A while ago I had discovered the Brave browser for mobiles, which was a Chromium fork that featured ad blocking and privacy guards out of the box, when Google stubbornly refused to enable extension support for mobile Chrome. The thing is, it was only available for mobiles. And even if it were available for the desktop, would it really have anything over Chrome with extensions like uBlock Origin installed?

  The answer is YES! Brave for PC is available and, from the limited interaction I've had so far, it is superior to Chrome. Why? Let me list the reasons:

  • it cares about your privacy and not about how Google can track you best, which might not be high on your agenda or on your browser extension creator's agenda. That's a plus, because as you didn't care about it before, you don't have to care about it now, but it's taken care of.
  • by removing unnecessary functionality from Chromium, it is actually faster than Chrome! Are you old enough to remember when Chrome appeared as the underdog and Internet Explorer reigned supreme and then everybody was like "IE sucks, Chrome rules because it's so fast and only cares about the user experience"? That's what Brave does now to Chrome!
  • it has a "forced" dark mode flag that can turn EVERY web site dark. It's not perfect, but it's out of the box! All you have to do is go to brave://flags/#enable-force-dark and enable the feature. (admittedly, you can achieve the same effect with chrome://flags/#enable-force-dark or edge://flags/#enable-force-dark, but I only found out about it from Brave)
  • the best feature yet is the Simplified View. Most of the times when you open a web site in the mobile version, you get a "Show simplified view" button. You click on that and you get:
    • just the text of the web site
    • whatever font you want
    • whatever theme you want (dark/bright)
    • no ads
    • no flashing things
    • no sidebars
    • no "accept cookies" and "register/subscribe" popups
      Again, this is probably a Chrome feature, but Brave made it public, visible and natural. Haven't found the way to turn it on the desktop browser, yet.

Correction: I have found that in Chrome you can enable reader mode with a flag (chrome://flags/#enable-reader-mode) only it doesn't work that well. In Brave all that moved to what is called Speedreader, which also must be enabled via a flag (chrome://flags/#brave-speedreader).

  Have you ever browsed one of these "modern" web sites and you got half way through scrolling past the huge image that fills the screen only to get a big popup about registering to some bullshit service, with another popup asking you to enable cookies and then some lazy overlay hiding the content and demanding you pay for the content? Imagine you have one button to click and you get to read the actual information on that page! How can people browse on the web without Brave?!

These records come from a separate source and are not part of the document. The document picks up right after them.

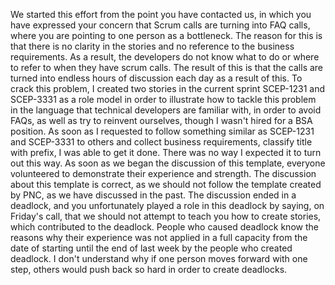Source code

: We started this effort from the point you have contacted us, in which you have expressed your concern that Scrum calls are turning into FAQ calls, where you are pointing to one person as a bottleneck. The reason for this is that there is no clarity in the stories and no reference to the business requirements. As a result, the developers do not know what to do or where to refer to when they have scrum calls. The result of this is that the calls are turned into endless hours of discussion each day as a result of this. To crack this problem, I created two stories in the current sprint SCEP-1231 and SCEP-3331 as a role model in order to illustrate how to tackle this problem in the language that technical developers are familiar with, in order to avoid FAQs, as well as try to reinvent ourselves, though I wasn't hired for a BSA position. As soon as I requested to follow something similar as SCEP-1231 and SCEP-3331 to others and collect business requirements, classify title with prefix, I was able to get it done. There was no way I expected it to turn out this way. As soon as we began the discussion of this template, everyone volunteered to demonstrate their experience and strength. The discussion about this template is correct, as we should not follow the template created by PNC, as we have discussed in the past. The discussion ended in a deadlock, and you unfortunately played a role in this deadlock by saying, on Friday's call, that we should not attempt to teach you how to create stories, which contributed to the deadlock.
People who caused deadlock know the reasons why their experience was not applied in a full capacity from the date of starting until the end of last week by the people who created deadlock. I don't understand why if one person moves forward with one step, others would push back so hard in order to create deadlocks.
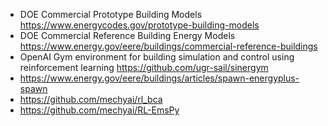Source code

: - DOE Commercial Prototype Building Models
	https://www.energycodes.gov/prototype-building-models
- DOE Commercial Reference Building Energy Models
	https://www.energy.gov/eere/buildings/commercial-reference-buildings
- OpenAI Gym environment for building simulation and control using reinforcement learning
	https://github.com/ugr-sail/sinergym
- https://www.energy.gov/eere/buildings/articles/spawn-energyplus-spawn
- https://github.com/mechyai/rl_bca
- https://github.com/mechyai/RL-EmsPy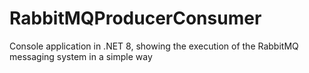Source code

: # RabbitMQProducerConsumer
Console application in .NET 8, showing the execution of the RabbitMQ messaging system in a simple way

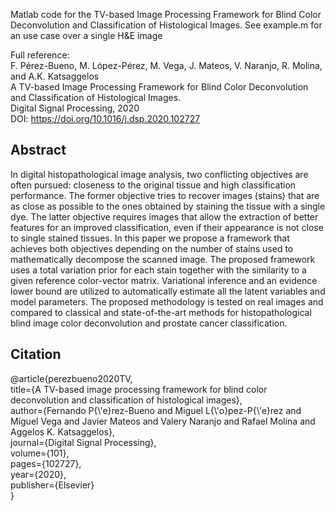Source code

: Matlab code for the TV-based Image Processing Framework for Blind Color Deconvolution and Classification of Histological Images. See example.m for an use case over a single H&E image

Full reference:\
F. Pérez-Bueno, M. López-Pérez, M. Vega, J. Mateos, V. Naranjo, R. Molina,  and  A.K. Katsaggelos\
A TV-based Image Processing Framework for Blind Color Deconvolution and Classification of Histological Images.\
Digital Signal Processing, 2020\
DOI: https://doi.org/10.1016/j.dsp.2020.102727

## Abstract
In digital histopathological image analysis, two conflicting objectives are often pursued: closeness to the original tissue and high classification performance. The former objective tries to recover images (stains) that are as close as possible to the ones obtained by staining the tissue with a single dye. The latter objective requires images that allow the extraction of better features for an improved classification, even if their appearance is not close to single stained tissues. In this paper we propose a framework that achieves both objectives depending on the number of stains used to mathematically decompose the scanned image. The proposed framework uses a total variation prior for each stain together with the similarity to a given reference color-vector matrix. Variational inference and an evidence lower bound are utilized to automatically estimate all the latent variables and model parameters. The proposed methodology is tested on real images and compared to classical and state-of-the-art methods for histopathological blind image color deconvolution and prostate cancer classification.
## Citation
@article{perezbueno2020TV,\
  title={A TV-based image processing framework for blind color deconvolution and classification of histological images},\
  author={Fernando P{\\'e}rez-Bueno and Miguel L{\\'o}pez-P{\\'e}rez and Miguel Vega and Javier Mateos and Valery Naranjo and Rafael Molina and Aggelos K. Katsaggelos},\
  journal={Digital Signal Processing},\
  volume={101},\
  pages={102727},\
  year={2020},\
  publisher={Elsevier}\
}



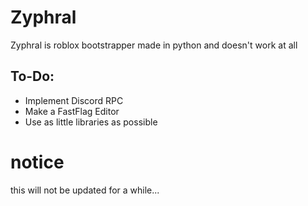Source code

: # Zyphral
Zyphral is roblox bootstrapper made in python and doesn't work at all

## To-Do:
- Implement Discord RPC
- Make a FastFlag Editor
- Use as little libraries as possible

# notice
this will not be updated for a while...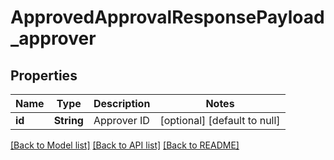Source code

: # ApprovedApprovalResponsePayload_approver
## Properties

Name | Type | Description | Notes
------------ | ------------- | ------------- | -------------
**id** | **String** | Approver ID | [optional] [default to null]

[[Back to Model list]](../README.md#documentation-for-models) [[Back to API list]](../README.md#documentation-for-api-endpoints) [[Back to README]](../README.md)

  I know that some extensions cover most of the points above, but Brave plus uBlock Origin are amazing! I get to a web page that is automatically stripped of most ads, but there are still parts of it that are not strictly ads, like a subscribe form in the middle of the content, for example. You use the Block Element feature of the ad block extension and you get the cleanest browsing experience you can get. (BTW, Brave also has its own Block Element option, so you might not need an extension at all!)

  And there are dark clouds on the horizon. With the V3 manifest version that Google is pushing, many of the APIs available to ad blocker extensions are limited or downright broken. It's not in their interest to block ads, considering they are in the advertising business. Their biggest achievement (and mistake) was to open source Chromium, so no one can take something like Brave away from you.

  Bottom line: switch to Brave. It's like Chrome, only a lot better! And I am not really one of those "fuck the system, stick it to the man" people, so don't think I do this because I have some big agenda. I really really enjoy using this browser and I hope you will, too.